The Credit Bureau Association of Nigeria (CBAN) has stated that for Nigeria to grow and sustain an all-inclusive economy, banks must change their lending model, saying that 80 per cent of loanable funds for economic development are in the hands of few companies.

The Chairman, CBAN and Managing Director, CRC Credit Bureau, Tunde Popoola, explained that Nigerian banks are still practicing what he described as “loan concentrating” on very few companies, therefore calling for a paradigm shift where a huge chunk of loanable funds should be channelled towards the retail and Micro Small and Medium Enterprises (MSMEs) sector to boost purchasing power of consumers for economic growth.

Popoola stated this during a press briefing in Lagos to highlight some of the key benefits of credit bureaus in the country.

“A situation where we have 80 per cent of such developmental funds in the hands of less than 200 companies, we cannot have real economic growth. Loan concentration in specific few sectors such as oil and gas is detrimental to our growth as a nation, we must focus on SMEs, retail sector where we have lots of economic activities,” he added.

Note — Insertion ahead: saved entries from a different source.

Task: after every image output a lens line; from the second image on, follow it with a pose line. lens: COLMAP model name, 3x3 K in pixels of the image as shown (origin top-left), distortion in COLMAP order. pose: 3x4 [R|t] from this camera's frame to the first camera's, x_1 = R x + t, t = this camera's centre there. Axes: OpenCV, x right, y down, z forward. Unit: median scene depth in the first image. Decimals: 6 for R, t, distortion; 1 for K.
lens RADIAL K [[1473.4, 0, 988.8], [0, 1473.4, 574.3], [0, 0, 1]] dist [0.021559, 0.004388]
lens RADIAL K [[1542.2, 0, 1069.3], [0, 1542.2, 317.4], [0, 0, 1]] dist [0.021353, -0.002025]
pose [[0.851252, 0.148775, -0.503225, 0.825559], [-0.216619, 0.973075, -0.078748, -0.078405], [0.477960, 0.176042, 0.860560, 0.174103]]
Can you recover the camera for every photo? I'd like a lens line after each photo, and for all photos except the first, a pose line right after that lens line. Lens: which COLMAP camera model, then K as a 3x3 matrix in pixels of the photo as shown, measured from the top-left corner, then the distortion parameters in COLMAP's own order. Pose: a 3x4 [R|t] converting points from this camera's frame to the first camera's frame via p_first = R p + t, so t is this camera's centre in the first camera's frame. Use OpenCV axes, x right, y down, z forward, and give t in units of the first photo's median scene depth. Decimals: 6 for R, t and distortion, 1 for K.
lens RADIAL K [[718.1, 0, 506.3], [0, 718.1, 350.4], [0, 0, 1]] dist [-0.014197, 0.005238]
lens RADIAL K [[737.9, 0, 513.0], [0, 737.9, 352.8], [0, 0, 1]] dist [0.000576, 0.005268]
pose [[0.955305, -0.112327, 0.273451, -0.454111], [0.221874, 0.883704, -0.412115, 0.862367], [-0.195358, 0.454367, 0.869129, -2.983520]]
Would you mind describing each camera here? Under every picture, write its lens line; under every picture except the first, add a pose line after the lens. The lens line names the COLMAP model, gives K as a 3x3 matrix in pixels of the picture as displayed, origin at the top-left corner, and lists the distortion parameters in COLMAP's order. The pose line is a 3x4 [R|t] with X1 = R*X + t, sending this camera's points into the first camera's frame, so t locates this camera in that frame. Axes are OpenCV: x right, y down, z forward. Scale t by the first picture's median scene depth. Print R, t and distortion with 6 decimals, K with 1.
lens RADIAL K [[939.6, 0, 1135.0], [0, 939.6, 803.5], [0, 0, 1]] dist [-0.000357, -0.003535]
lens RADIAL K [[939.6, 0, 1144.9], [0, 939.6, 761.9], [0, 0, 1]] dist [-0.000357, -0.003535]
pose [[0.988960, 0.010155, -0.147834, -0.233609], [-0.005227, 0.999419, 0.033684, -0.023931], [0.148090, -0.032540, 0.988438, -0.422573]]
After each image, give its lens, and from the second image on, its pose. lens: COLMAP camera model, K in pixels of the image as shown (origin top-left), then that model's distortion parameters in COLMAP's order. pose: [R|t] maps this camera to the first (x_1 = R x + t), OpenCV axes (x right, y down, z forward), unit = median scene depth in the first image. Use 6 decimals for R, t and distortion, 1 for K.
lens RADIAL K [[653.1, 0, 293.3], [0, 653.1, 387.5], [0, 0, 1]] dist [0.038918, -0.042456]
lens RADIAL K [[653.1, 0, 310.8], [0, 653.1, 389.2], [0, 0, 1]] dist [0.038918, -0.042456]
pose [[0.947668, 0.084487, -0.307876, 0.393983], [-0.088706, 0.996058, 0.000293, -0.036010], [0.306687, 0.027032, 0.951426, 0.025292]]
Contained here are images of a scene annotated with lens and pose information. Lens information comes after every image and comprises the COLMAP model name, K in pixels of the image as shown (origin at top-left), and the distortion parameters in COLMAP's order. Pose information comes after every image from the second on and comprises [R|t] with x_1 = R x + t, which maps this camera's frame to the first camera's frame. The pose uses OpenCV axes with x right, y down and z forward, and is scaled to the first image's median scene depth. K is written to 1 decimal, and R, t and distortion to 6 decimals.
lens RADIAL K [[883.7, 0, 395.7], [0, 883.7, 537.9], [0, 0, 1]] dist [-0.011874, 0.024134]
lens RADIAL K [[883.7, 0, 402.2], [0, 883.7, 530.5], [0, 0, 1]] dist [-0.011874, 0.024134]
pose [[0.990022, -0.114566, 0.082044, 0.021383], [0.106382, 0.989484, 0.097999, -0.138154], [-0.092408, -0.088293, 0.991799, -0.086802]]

According to him, since the licensing of Credit Bureaus by the Central Bank of Nigeria (CBN) in 2008, significant impact has been made by the industry, noting that banks readily share credit information which promotes transparency in the financial system; banks currently offer new credit products to their customers such as credit cards, consumer loans, vehicle loans, loans to SMEs while retail loans are enjoying special attention by virtually all the banks which has inevitably turned the tide of high level of non-performing loans that was prevalent in the 1980s – 1990s.

He also stated that courtesy of the move by CBN, Nigeria is currently 6th in the world on the Getting Credit Indicator, stressing that the value of loans granted in the country has risen from N7 trillion to N16 trillion by December 2017 while there had also been a significant decline in the rate of non-performing loans.

“The number of borrowers in the credit reporting system has grown. Furthermore, Nigeria now ranks 145th out of 190 countries on the Ease of Doing Business, compared to 169 in last year’s report due to the efforts made by the Presidential Enabling Business Environment Council (PEBEC) initiatives of which the Credit Bureaus played an integral part last year.

He pointed out that the promotion of effective credit risk operations through the deployment of quality and robust credit data management is a major critical factor that would ensure the emergence of a healthy financial services industry in Nigeria.

“The Credit Bureaus through the Credit Bureaus Association of Nigeria (CBAN), is fully committed to this. Just September last year, we organized a forum in conjunction with the Chartered Institute of Bankers of Nigeria Center for Financial Studies (CIBNCFS) for stakeholders in the industry including FinTech companies on the need to evolve a quality credit data management in Nigeria and we are sure that this would begin to yield result very soon,” he said.

Highlighting some of the benefits of credit information sharing, a critical role played by credit bureaus to bridge the gap between borrowers and lenders, Popoola said the exchange of credit information is vital for equitable credit distribution and reliable risk management, saying that a consequential benefit of credit information exchange deters borrower abuse of credit as Credit Bureaus provide credit information on request enabling lenders to have a picture of the credit status of borrowers to know the extent of their financial exposure.